ACK!  

Monday, November 01, 2004
  Let Freedom Ring!

Time to go vote, folks. Or not. It's a privilege; it's a right. But it is not really an obligation, and, if you don't want to, or don't feel comfortable, or don't think you know enough - then, by all means, stay out of it. No reason to get involved in something so dirty without a clear reason to do so.

My first election was 1972 - just after I turned 22. Until this year I have never voted for a presidential winner. Or a presidential loser, for that matter. That is to say that I have never voted for either a Democrat or a Republican for President. That is not quite so bizarre as it first sounds when you consider that I live in the predestined electoral college state of Texas. Never a doubt which way Texas is going to go.

My defense against irrelevancy has been to vote for third-party candidates. (First complaint: Even the designation "third-party" grates on me. Implicit in the designation is that there are only two "real" parties. I get upset even though, as I will explain later, I strongly prefer a two-party system.) I have even developed a transparently self-serving explanation for why that makes sense.

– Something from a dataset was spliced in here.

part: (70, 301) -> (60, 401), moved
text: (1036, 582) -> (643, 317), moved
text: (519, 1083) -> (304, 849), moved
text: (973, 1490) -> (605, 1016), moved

My basic observation is that the two main parties in US politics are both very centrist - and between them, cover about 10 degrees of arc in the full political circle. Picture it as approximately 11:59 to 12:01 on a round, analog clock face. (Or you can make it 11:55 to 12:05, if that seems too clausdrophobic.) This is a good thing. It is important that major institutions - particularly institutions as large and important as the US government be stable over long periods of time*. That stability is hard to maintain when fringe politics play an active role in government.

That's where the "third" parties come in. There is an irreducible minimum of any population that is determined to be discontented with human progress or human nature or human existence or . . . . humans. Usually those folks are religious - or claim to be. The purpose of third parties is to act as a safety valve - to provide a "free speech zone" for the moonbats for whom getting along with their fellow citizens and getting on with life are classified as "selling out." Third parties such as the Socialist Workers Party, the Green Party, the Libertarian Party (now THAT is an oxymoron!) give these nut jobs an innocuous place to play while the adult Americans run the world.

Because Texas is (with respect to the Electoral College**) a deterministic state, I have used my vote to preserve the third-party sandbox in our state. I have voted variously for the Socialist Workers, the Libertarians and the Greens as the opportunity presented itself. And I have never considered such a vote to be "wasted" - because my votes have served a valid and positive public purpose.

Only once in the past have I even considered voting for a Republican or a Democrat. If there had been any chance - even 0.000000000000001% - that Jimmy Carter could have carried Texas in 1980, I would have voted for Reagan. I think that I voted SWP or Libertarian that year.

This year, however, I succumbed; I did the dirty deed. The only third-party on the ballot was the Libertarians, and they had just offended me too deeply this year by promoting the conspiracy theory that the US government was a participant in the September 11, 2001, attacks on the Trade Center and the Pentagon.

Win or lose, I might decide to publish my choice at a later date. I just had to get this much off my chest now.

* I have more to say on this topic in the upcoming Federalist series
** This is in the Federalist series, too.